Stupid Love (Stumbling into Love 1) - Page 45

“No, no, no, no, and…hmmm. No.” His eyes darted to my chest, lingered there a moment before jerking away. “So, we cooking or not? I’m starving.”

“Yes. And you can tell me all about your date with Captain Perfect while we do it.”

I got out two cutting boards and knives. Elijah washed his hands, and we stood side by side in my kitchen, chopping.

“It wasn’t a date.”

It was on the tip of my tongue to ask him if he wanted it to be, but I figured he must, right? He was all googly-eyed over the guy.

“Why the aquarium?”

“I love going there. I want my own tanks one day. We hadn’t hung out in a while, so he called and invited me.”

It was perfect really because Danny knew everything about Elijah, what he liked and didn’t. He knew his past and had been there through hard times. They’d laughed, and had sleepovers, and I couldn’t help thinking of Richie. There was a pain in my chest, and I raised a hand and rubbed my pec.

“Are you okay?”

“Yeah, fine. Go on.” It wasn’t often I let memories of my childhood best friend get to me, and I sure as shit didn’t plan on starting now.

“There’s not that much else to say. We spent some time in the aquarium and drank lemonade afterward. We chatted, and it was fun. He said he missed me, and I missed him.”

It was so strange to me to hear things like that. Will was my friend. I cared about him. Yeah, I loved him, but if we didn’t see each other for a week, I didn’t miss him. My brain couldn’t process it, which made me wonder if maybe there truly was something more between them and I hadn’t wanted to see it.

“Oh, and he said he’s still fucking Garrett, but that he realizes he doesn’t want more with him. So there’s that. I need a colander.”

I reached under the cabinet and grabbed it. “Wait, slow your roll here, man. This is… These are breakthroughs. He called to hang out—after our little dinner. He doesn’t like me. He’s still jealous of me. That’s good for you. Plus, he said he misses you. First, gag. It’s been like three seconds. But that, added to him not wanting anything more with Garrett, those are all good signs for you, E.” My stomach clenched and twisted.

He turned, looked at me. Our shoulders were close enough that if I leaned a couple of inches to the left, we’d be touching.

Fuck, I was pretty sure I wanted that, which was all kinds of screwed up. In no universe was this supposed to happen.

“Do you think so?” he asked, which was like ten gallons of water thrown on the ember of want I’d been feeling. Or maybe I was exaggerating, and I wanted that to be the case.

“Yeah, I do.” My voice was thick, cottony, as though the words hadn’t wanted to come out.

Elijah didn’t reply right away. He put the veggies into the colander and went to the sink to rinse them. With his back to me, he said, “The thing is, it felt…different.”

“Different how?” I asked, realizing I suddenly felt pretty fucking different myself. Tingly and happy. Like there was a butterfly garden in my chest. Jesus fucking Christ, I was crushing on Elijah. What in the hell was wrong with me?

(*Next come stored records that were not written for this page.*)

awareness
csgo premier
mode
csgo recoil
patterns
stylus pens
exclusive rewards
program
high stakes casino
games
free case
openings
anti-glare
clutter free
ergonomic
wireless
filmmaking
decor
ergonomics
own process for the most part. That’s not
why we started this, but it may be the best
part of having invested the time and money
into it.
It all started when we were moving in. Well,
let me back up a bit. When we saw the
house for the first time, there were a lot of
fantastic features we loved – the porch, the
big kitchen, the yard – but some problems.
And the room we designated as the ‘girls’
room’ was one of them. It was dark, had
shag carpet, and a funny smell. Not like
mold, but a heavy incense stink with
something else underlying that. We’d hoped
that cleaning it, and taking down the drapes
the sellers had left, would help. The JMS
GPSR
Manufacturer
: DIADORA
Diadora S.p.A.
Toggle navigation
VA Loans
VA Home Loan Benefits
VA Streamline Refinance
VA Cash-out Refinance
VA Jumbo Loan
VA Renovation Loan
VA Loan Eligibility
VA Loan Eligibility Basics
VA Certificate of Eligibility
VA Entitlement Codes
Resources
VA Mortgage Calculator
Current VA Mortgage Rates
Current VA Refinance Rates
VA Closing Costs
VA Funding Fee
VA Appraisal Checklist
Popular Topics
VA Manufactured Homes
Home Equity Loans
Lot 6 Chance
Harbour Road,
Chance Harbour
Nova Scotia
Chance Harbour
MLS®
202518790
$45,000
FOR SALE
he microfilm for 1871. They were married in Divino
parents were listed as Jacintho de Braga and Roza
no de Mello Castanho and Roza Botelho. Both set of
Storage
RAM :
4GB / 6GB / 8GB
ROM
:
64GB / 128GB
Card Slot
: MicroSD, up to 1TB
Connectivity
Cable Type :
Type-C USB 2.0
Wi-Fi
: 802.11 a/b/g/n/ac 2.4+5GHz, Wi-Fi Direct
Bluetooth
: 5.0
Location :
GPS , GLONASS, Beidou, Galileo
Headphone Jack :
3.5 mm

He turned so he was facing my way, but stayed close to the counter across from me instead of coming back over to where we had been working. “I don’t know. I’m sure it’s nothing, but it felt more…normal. Like I wasn’t being a fool for him, I guess. As I said, I’m sure it’s nothing.”

It didn’t sound like nothing to me. My pulse sped up. “Or maybe you realize you don’t have feelings for Danny that way.”

“I don’t know why everyone insists on telling me how I feel. You’re not the first person to say that. What are you suggesting, that it just happened? That poof, like magic, I fell out of love with him?”

Or, as I’d already said, he’d never been in love with him. Or, it was wishful thinking on my part, which was annoying as shit. I needed to get my head in the game, but I’d worry about that when Elijah wasn’t standing there, staring at me with those big brown eyes of his, like he was waiting for me to know what to say. I didn’t. For the first time in a long-ass time, I was lost. “I don’t know, E. You know how I feel about love in the first place.”

He frowned, then turned away and started opening cabinets. “Where are your skillets?”

It had one hundred percent been the wrong thing to say, but really, maybe that meant it was the right thing to say. Whatever this moment was—this night and, well, the past few times we’d hung out—no good could come of it. I went to the correct cabinet, pulled a skillet out, and handed it over. “Here you go.”